• What to work on:
Count the lines in the items below that contain the string "Hernik". Reply with the number alone.

═══ Task data

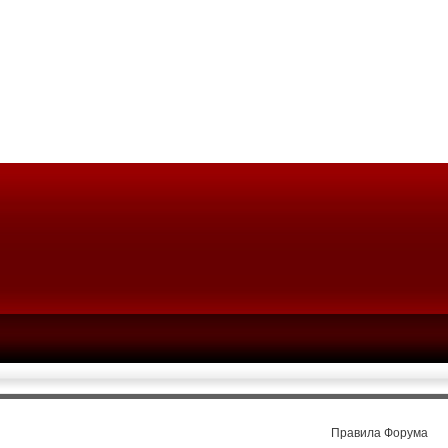
Правила Форума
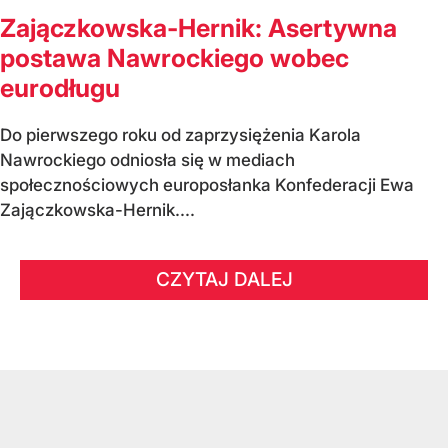
Zajączkowska-Hernik: Asertywna
postawa Nawrockiego wobec
eurodługu
Do pierwszego roku od zaprzysiężenia Karola
Nawrockiego odniosła się w mediach
społecznościowych europosłanka Konfederacji Ewa
Zajączkowska-Hernik....
CZYTAJ DALEJ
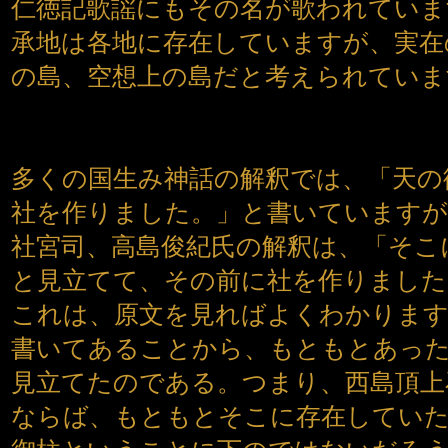
仁徳記歌謡にもその名が歌われていま
承地は各地に存在していますが、実在
の島、空想上の島だと考えられていま
多くの国生み神話の解釈では、「天の
社を作りました。」と書いていますが
社宮司、高島俊紀氏の解釈は、「そこ
と見立てて、その前に社を作りました
これは、原文を見ればよくわかります
書いてあることから、もともとあっ
見立てたのである。つまり、西島頂上
ならば、もともとそこに存在してい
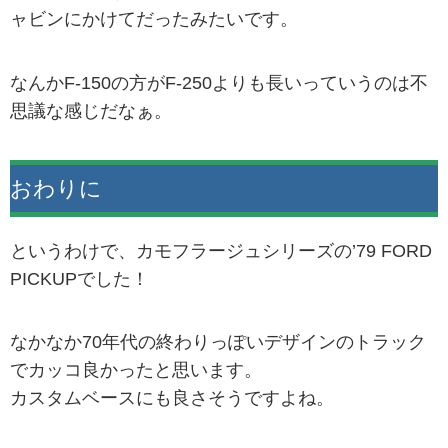
ャビンにかけてだったみたいです。
なんかF-150の方がF-250よりも長いっていうのは不
思議な感じだなぁ。
おわりに
というわけで、カモフラージュシリーズの’79 FORD
PICKUPでした！
なかなか70年代の終わりっぽいデザインのトラック
でカッコ良かったと思います。
カスタムベースにも良さそうですよね。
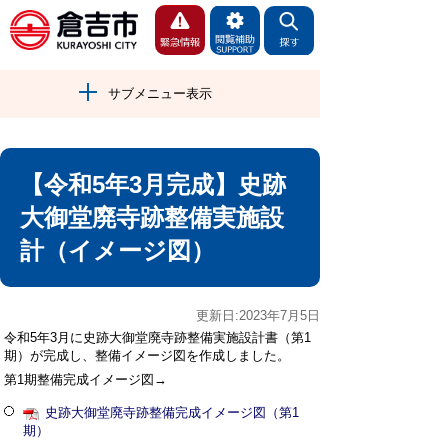
サブメニュー表示
【令和5年3月完成】史跡
大御堂廃寺跡整備実施設
計（イメージ図）
更新日:2023年7月5日
令和5年3月に史跡大御堂廃寺跡整備実施設計書（第1
期）が完成し、整備イメージ図を作成しました。
第1期整備完成イメージ図→
史跡大御堂廃寺跡整備完成イメージ図（第1
期）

══════

• Exercise response:
2